Above all, Craft says counselors should be active in their professional associations. “It was really fun for me to have spent so many years in ACA governance,” she says, adding that her involvement with ACA also led her to the love of her life. Craft was married to Larry Hill, a renowned counselor and past president of AMHCA who passed away last year at age 68. The couple met at an ACA Western Region assembly in 1983 and married in 1987. “We had an absolutely wonderful life,” Craft says. “I wouldn’t have met him if it wasn’t for ACA, so there’s all sorts of fringe benefits!”
Because of her extensive work in professional counseling associations, Craft says it wasn’t difficult for her to transition into legislative governance. “You just have to find your areas of expertise,” she says, admitting that with 400 House bills and more than 200 Senate files to review, she faces a mountain of reading. She says she focuses in on issues that concern her or with which she is familiar. “You have your identity and work on those (issues),” she says.
Some final words of advice from Craft to counselors about getting involved in the political process: “If you are thinking the last thing you want to do is be a politician, then you don’t have to be, but you need to be aware — identify who your legislators are, tell them how you feel and let them know what’s important to you.”
For the future
There’s no denying Craft is a multitasker with a full plate — politician, executive director, private practitioner, professor, yoga instructor — yet there’s more. She is chair of the Sweetwater Concert Association, putting her in charge of booking musical concerts for Sweetwater County. She is also an Episcopalian lay reader who conducts services on occasion. She will even lead a yoga class during the C-AHEAD Day of Wellness at the upcoming ACA Convention in Detroit.
How does she do it all? Craft credits her daily yoga exercises and a furry companion in helping her find balance. “I’m pretty good at focusing in on what I have to do right then and not getting scattered,” she says. “I’m also a huge animal lover, so my 17-pound rag doll cat, Smokey, keeps me centered and the stress level down.”
When Craft speaks about her life and the many hats she wears, she does it with a smile.
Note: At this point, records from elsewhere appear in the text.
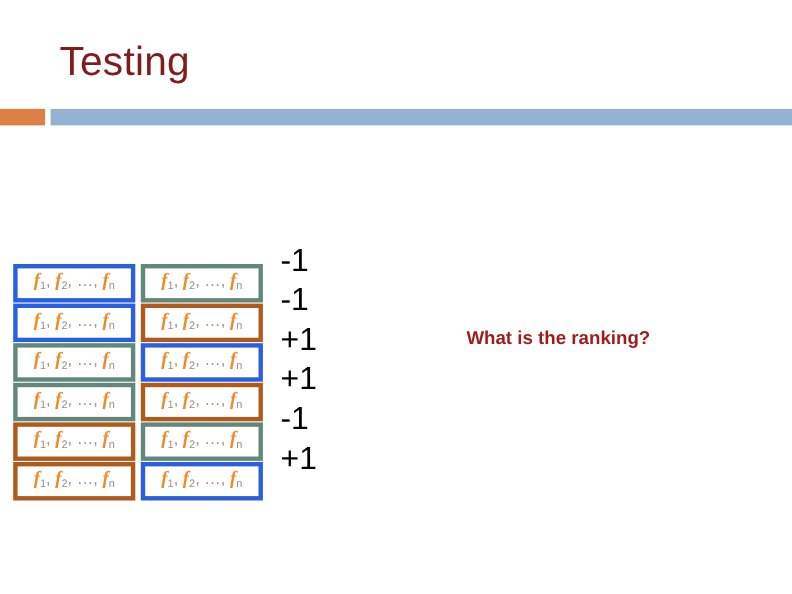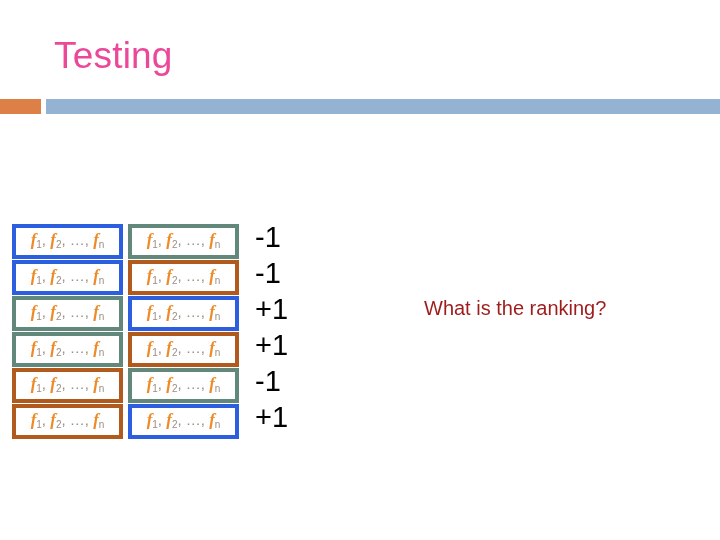"Testing" #slide-title { color: #ec4899 -> #7f1d1d }
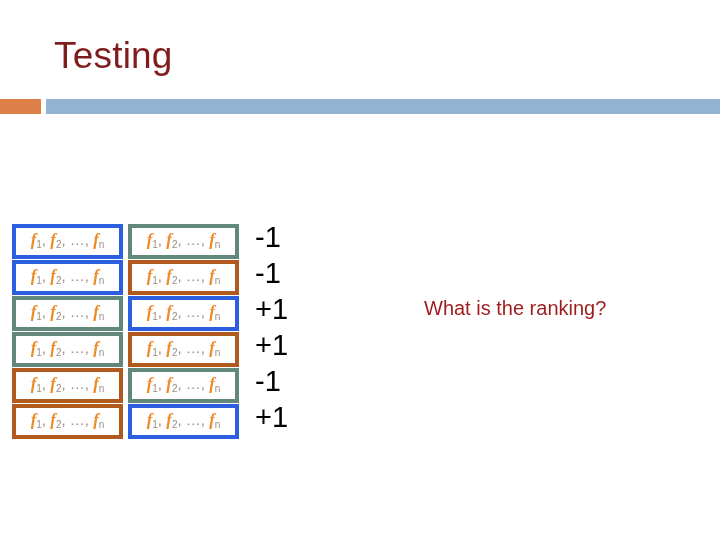"f1, f2, …, fn" #feature-table { top: 224px -> 240px }
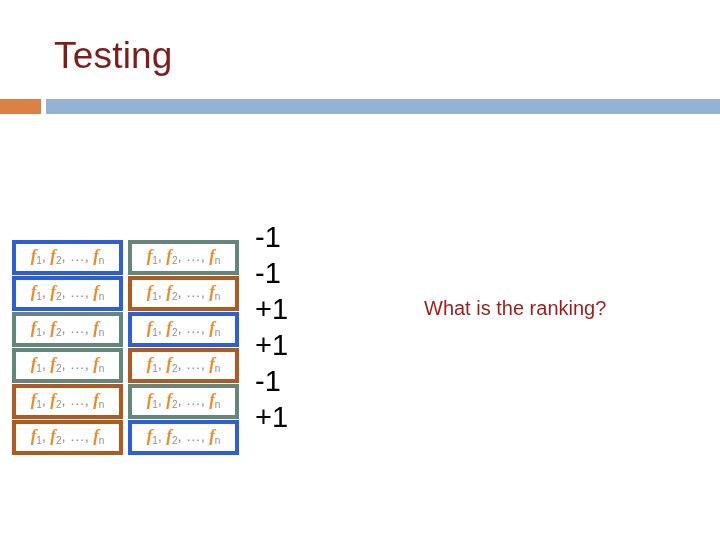"What is the ranking?" #question-note { font-size: 20px -> 17px; font-weight: 400 -> 700 }
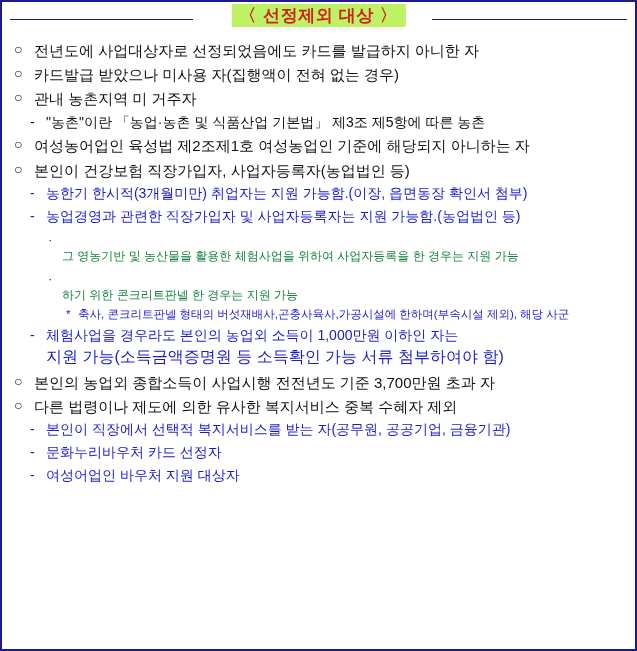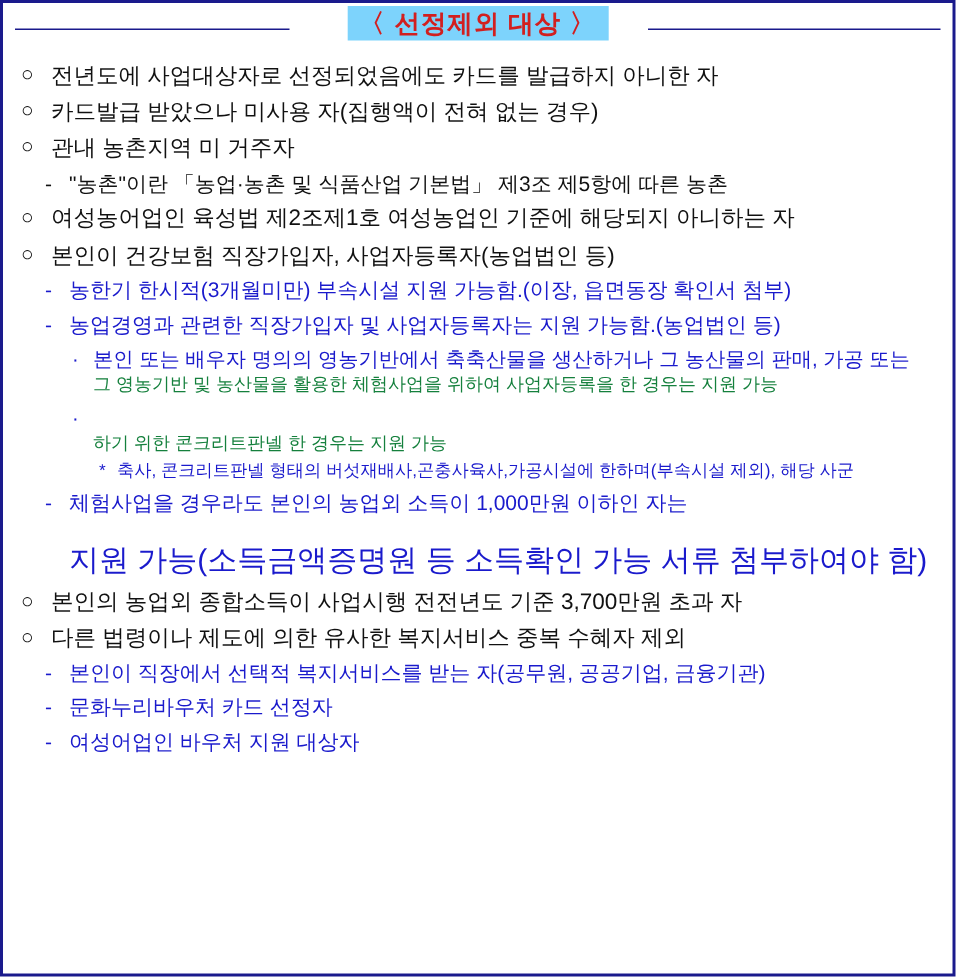"〈 선정제외 대상 〉" .title-text { background: #7dd3fc -> #bef264 }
But in her voice, you can hear a tinge of sadness, an emptiness that remains despite that full plate. “When the person you plan your life around is suddenly gone, you have to fall back and figure out what you are going to do,” she says. “When I lost Larry, I had to redesign my whole life. My future goals revolved around him. We had been in private practice together and I was looking forward to working a few more years and then retiring. Our thoughts were that we would retire and we would do a lot of traveling. We loved to travel. My goals right now are to continue with this involvement with the political process and hopefully impact people’s lives in a positive way … and take things as they come along.”